Selection:
-------
Thanks for the comments, they mirror a lot of what I have been thinking. I'll be working on exascale analysis tools full time as of next week, and I thought I'd start with FESOM.

Perhaps it would be good to plan a bit and split up the work, otherwise things will end up being done twice. I had a look yesterday at the accessor class, what I would missing there was a section in the module docstring with some examples. Maybe you could do that?

In the meantime, I can have a look at simply wrapping the load functions with xarray where I can, and I'll keep a list (in a separate issue) of which ones work out of the box, and where we have problematic cases.

As for plotting: I would say that is a second step. I have some ideas: we can maybe leverage the hvplot extension, but let's get everything in xarray and dask first.

@koldunovn
Copy link
Member

koldunovn commented Oct 2, 2021

Ok, sinse @pgierz you have some time and steam to do this, let's try to make it. From my side I suggest the following:

https://github.com/FESOM/pyfesom2/projects/4

Those are mostly my tasks, but I would like to suggestions from your side on datasets, and maybe some best ways to do things.

I suggest @pgierz and @suvarchal you create a daskification project and try sum up what would be worth trying first.

From my point of view it is important for us to conceptually decide how we handle the mesh - should it be part of the xarray data set, as Suvi implemented or a separate object (that will make it easy to pass to functions, and allow to have pure data as an input). I would also think on how to read the mesh. Do we still need to rely on ASCII files, or just switch to netCDF file of fesom.mesh.diag, as all other models do.

@pgierz
Copy link
Member Author

pgierz commented Oct 3, 2021

@koldunovn to not clutter this issue, I would open a new one to discuss what exactly what to do with the mesh. I would prefer to have this one only be linked to dask things not solved by xarray

@suvarchal, let's keep this one open for discussion. I'll go through tomorrow morning and make a project as Nikolay suggested, and once we have the "grunt work" done, we can use this place to discuss any particular edge cases.

@pgierz
Copy link
Member Author

pgierz commented Oct 4, 2021

Hello, please see and add tasks to https://github.com/FESOM/pyfesom2/projects/5

@koldunovn
Copy link
Member

  • A subtle point, nevertheless important, I think, is by using xarray we promote the readability of library code. For a simple illuustration: I find .sum(dim=time) is more readable with clear intension then sum(ax=0), this also reduces chances of axes based bugs and makes it easy to spot such bugs.

Just to reemphasise on this point - we plan to change the order of dimensions in the future versions of FESOM2 (will be [time, depth, vertices/elements]) so if we don't want to keep 2 versions of the code, there is no way around using dimension based operations :)
-------
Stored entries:
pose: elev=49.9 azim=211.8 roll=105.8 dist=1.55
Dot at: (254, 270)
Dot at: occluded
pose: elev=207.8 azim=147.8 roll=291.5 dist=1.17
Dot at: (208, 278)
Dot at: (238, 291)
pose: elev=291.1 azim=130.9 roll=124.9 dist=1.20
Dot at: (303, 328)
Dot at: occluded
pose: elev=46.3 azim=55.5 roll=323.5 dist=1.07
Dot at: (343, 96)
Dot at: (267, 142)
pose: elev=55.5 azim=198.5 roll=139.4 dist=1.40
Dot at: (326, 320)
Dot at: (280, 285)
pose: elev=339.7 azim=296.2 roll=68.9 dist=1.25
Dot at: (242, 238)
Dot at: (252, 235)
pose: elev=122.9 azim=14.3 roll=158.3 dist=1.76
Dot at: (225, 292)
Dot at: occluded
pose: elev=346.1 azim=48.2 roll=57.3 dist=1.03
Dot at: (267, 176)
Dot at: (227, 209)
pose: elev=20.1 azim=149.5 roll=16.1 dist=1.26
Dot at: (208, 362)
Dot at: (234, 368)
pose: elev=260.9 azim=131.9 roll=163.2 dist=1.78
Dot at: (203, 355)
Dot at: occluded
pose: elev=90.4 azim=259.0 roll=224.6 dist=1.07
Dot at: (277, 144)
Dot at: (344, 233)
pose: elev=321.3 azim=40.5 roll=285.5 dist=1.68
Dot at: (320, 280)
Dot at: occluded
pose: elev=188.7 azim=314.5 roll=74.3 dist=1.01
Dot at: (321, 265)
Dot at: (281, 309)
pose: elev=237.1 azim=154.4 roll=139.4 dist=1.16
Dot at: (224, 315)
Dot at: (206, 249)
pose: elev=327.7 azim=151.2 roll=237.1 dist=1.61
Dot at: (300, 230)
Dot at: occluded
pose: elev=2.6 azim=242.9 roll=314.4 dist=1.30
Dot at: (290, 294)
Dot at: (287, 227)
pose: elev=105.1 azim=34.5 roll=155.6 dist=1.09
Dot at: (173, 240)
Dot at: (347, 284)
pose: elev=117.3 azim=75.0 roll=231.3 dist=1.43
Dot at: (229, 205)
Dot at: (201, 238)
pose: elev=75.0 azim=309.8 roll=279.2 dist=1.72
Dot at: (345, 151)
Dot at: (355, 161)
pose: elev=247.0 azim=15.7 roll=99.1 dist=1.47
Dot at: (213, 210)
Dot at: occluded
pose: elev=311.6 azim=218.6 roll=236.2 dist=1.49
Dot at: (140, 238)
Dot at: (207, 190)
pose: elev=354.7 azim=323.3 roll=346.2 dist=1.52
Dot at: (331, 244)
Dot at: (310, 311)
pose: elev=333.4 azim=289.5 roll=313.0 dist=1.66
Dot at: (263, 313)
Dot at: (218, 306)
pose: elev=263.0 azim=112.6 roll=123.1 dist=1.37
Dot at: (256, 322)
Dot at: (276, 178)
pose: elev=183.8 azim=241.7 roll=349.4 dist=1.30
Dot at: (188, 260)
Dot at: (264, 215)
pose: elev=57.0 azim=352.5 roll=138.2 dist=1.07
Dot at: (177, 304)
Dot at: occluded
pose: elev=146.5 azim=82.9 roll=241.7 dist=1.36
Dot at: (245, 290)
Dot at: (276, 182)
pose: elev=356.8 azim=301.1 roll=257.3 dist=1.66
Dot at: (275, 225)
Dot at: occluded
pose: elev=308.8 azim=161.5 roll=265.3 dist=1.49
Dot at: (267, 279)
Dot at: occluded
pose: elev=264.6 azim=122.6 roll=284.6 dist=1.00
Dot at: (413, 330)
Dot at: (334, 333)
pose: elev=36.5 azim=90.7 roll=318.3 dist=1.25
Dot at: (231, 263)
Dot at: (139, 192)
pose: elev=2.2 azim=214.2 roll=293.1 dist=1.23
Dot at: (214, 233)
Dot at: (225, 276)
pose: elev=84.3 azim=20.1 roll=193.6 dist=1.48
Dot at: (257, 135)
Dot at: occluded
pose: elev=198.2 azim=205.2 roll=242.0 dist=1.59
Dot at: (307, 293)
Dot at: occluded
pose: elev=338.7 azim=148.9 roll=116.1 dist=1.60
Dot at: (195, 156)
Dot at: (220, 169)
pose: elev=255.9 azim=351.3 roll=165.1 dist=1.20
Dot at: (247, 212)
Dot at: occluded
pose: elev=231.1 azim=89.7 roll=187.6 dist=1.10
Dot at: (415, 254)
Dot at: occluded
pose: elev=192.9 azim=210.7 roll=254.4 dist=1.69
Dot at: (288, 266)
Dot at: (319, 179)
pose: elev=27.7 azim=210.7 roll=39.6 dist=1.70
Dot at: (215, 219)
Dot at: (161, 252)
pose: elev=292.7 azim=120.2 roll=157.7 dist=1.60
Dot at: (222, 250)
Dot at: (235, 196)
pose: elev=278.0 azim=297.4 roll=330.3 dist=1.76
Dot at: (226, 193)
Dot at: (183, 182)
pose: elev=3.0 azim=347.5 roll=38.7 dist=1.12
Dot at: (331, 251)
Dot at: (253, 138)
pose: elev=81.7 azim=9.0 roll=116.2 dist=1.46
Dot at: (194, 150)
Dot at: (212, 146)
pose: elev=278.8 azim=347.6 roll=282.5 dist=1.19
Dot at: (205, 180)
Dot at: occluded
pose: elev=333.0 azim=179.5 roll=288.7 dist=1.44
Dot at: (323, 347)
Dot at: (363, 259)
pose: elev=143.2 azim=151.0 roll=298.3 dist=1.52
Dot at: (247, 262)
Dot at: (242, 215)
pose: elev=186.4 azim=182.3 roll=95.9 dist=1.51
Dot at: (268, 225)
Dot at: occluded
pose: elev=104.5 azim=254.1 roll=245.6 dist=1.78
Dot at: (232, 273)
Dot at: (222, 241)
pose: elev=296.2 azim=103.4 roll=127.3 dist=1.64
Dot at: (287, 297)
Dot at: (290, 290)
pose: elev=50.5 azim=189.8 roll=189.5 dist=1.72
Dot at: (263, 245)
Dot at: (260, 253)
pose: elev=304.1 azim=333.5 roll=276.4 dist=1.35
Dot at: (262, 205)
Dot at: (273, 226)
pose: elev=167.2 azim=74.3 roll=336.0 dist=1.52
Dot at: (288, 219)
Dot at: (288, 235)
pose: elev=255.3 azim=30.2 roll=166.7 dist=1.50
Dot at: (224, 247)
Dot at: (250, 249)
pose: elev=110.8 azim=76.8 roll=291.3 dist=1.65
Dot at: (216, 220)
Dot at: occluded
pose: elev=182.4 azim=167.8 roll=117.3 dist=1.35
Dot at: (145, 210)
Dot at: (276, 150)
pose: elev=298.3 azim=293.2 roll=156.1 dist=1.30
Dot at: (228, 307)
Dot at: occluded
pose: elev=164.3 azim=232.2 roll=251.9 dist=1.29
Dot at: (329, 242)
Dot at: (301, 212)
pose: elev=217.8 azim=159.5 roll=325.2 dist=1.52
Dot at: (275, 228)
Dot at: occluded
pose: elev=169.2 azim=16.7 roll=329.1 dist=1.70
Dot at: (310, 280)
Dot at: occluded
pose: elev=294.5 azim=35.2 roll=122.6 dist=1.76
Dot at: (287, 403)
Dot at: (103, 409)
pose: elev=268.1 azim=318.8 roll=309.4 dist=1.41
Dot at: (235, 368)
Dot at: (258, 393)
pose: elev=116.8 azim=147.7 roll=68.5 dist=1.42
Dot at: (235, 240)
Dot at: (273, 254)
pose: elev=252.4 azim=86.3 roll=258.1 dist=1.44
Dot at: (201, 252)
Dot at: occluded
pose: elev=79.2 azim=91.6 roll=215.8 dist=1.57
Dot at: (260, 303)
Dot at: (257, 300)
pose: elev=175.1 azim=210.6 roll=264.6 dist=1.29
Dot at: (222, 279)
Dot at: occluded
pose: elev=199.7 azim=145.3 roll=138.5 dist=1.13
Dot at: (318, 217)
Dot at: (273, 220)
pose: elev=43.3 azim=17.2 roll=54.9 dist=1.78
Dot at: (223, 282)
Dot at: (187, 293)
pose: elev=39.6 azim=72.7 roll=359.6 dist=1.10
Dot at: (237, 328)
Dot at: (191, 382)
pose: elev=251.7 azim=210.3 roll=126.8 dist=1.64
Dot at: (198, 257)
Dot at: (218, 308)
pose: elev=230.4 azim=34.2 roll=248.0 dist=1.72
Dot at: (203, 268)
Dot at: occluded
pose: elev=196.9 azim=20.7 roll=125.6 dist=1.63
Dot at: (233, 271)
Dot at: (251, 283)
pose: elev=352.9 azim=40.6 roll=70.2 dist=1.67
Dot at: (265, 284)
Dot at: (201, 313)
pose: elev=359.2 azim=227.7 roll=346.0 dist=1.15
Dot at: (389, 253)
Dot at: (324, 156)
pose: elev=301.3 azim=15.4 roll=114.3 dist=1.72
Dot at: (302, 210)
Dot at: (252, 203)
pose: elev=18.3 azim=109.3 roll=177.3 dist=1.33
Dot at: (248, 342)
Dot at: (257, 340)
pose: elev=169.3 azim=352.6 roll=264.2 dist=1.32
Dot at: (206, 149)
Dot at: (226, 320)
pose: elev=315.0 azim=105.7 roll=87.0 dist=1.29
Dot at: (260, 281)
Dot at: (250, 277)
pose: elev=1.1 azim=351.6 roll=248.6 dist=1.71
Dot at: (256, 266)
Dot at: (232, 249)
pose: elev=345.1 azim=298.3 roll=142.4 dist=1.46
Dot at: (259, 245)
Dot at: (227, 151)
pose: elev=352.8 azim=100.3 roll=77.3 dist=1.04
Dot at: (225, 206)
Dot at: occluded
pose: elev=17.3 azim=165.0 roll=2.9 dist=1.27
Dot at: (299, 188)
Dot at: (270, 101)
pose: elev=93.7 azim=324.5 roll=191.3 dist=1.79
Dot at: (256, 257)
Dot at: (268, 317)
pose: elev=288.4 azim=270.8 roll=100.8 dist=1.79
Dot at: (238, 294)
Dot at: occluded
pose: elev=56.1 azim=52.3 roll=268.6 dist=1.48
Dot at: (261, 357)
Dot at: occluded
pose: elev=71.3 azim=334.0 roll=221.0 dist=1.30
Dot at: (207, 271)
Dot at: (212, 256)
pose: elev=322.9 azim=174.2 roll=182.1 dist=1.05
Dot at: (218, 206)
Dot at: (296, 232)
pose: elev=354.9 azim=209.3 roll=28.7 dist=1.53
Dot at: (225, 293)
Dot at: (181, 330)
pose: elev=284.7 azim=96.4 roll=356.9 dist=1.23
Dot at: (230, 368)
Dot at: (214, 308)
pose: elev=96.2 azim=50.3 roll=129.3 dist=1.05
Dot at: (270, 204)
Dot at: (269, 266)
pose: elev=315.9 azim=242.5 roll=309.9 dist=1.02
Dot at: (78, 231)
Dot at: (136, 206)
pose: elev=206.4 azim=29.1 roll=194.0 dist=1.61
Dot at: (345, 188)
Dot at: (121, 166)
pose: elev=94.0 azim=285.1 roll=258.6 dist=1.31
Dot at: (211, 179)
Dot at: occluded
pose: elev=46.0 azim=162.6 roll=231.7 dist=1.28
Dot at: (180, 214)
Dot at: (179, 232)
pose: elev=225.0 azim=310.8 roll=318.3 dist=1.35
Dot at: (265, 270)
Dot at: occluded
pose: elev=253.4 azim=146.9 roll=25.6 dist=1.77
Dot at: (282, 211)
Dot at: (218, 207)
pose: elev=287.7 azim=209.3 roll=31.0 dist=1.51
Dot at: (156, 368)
-------
What you will do:
1 > In the pyfesom2 thread, why is there no way around using dimension-based operations, according to the last comment? Answer in one to three sentences.
2 > Could you rewrite the pyfesom2 thread from "I suggest @pgierz" up to and including "other models do.", with "xarray data set" replaced by "xarray dataset"?
The rows are not needed for any of this.

The replies:
1 > Future versions of FESOM2 will change the order of dimensions to [time, depth, vertices/elements]. Using dimension-based operations is the only way to avoid keeping two versions of the code.

2 >
I suggest @pgierz and @suvarchal you create a daskification project and try sum up what would be worth trying first.

From my point of view it is important for us to conceptually decide how we handle the mesh - should it be part of the xarray dataset, as Suvi implemented or a separate object (that will make it easy to pass to functions, and allow to have pure data as an input). I would also think on how to read the mesh. Do we still need to rely on ASCII files, or just switch to netCDF file of fesom.mesh.diag, as all other models do.